The request: Render the material below as a Markdown table with two columns, "Row" and "Record line": number each non-blank line in order and put the line beside its number. Leave the pictures out of the answer.

------------------------------------------------

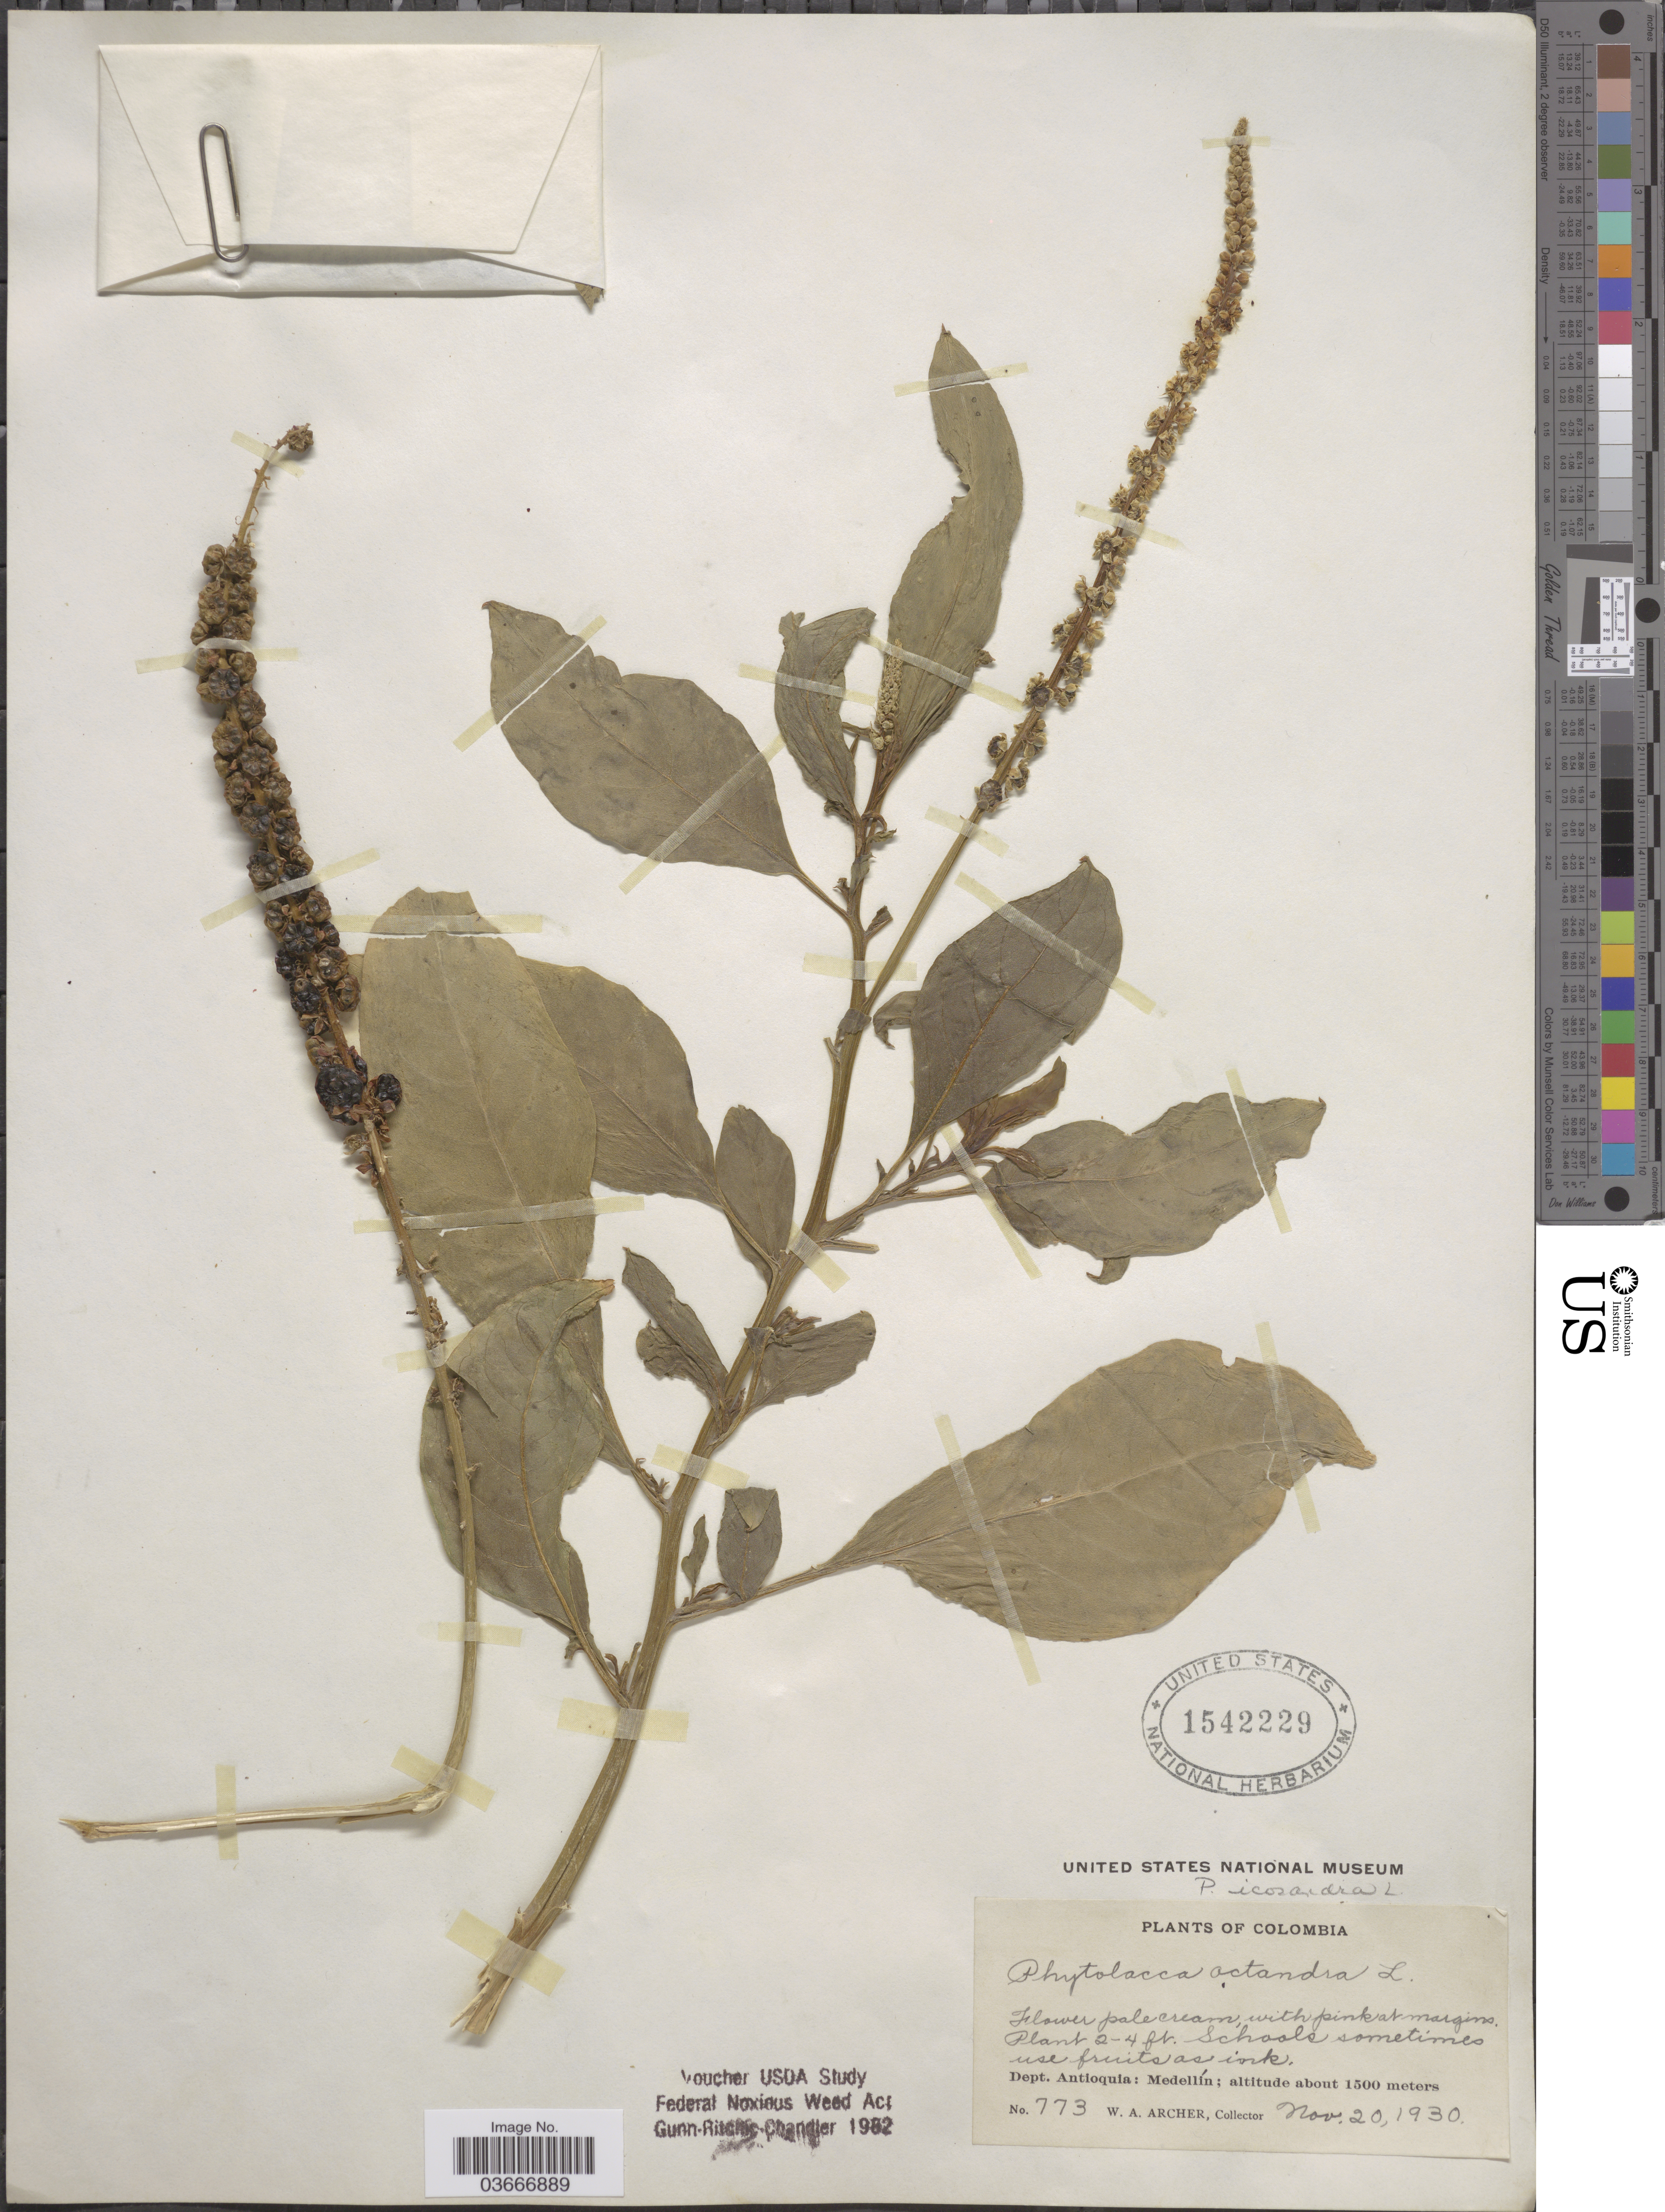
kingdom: Plantae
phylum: Tracheophyta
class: Magnoliopsida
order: Caryophyllales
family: Phytolaccaceae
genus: Phytolacca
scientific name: Phytolacca icosandra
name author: L.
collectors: W. Archer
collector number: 773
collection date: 1930-11-20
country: Colombia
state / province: Antioquia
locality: Dept. Antioquia: Medellín.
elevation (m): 1500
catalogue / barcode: US 1542229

------------------------------------------------

Solution:
| Row | Record line |
|---|---|
| 1 | kingdom: Plantae |
| 2 | phylum: Tracheophyta |
| 3 | class: Magnoliopsida |
| 4 | order: Caryophyllales |
| 5 | family: Phytolaccaceae |
| 6 | genus: Phytolacca |
| 7 | scientific name: Phytolacca icosandra |
| 8 | name author: L. |
| 9 | collectors: W. Archer |
| 10 | collector number: 773 |
| 11 | collection date: 1930-11-20 |
| 12 | country: Colombia |
| 13 | state / province: Antioquia |
| 14 | locality: Dept. Antioquia: Medellín. |
| 15 | elevation (m): 1500 |
| 16 | catalogue / barcode: US 1542229 |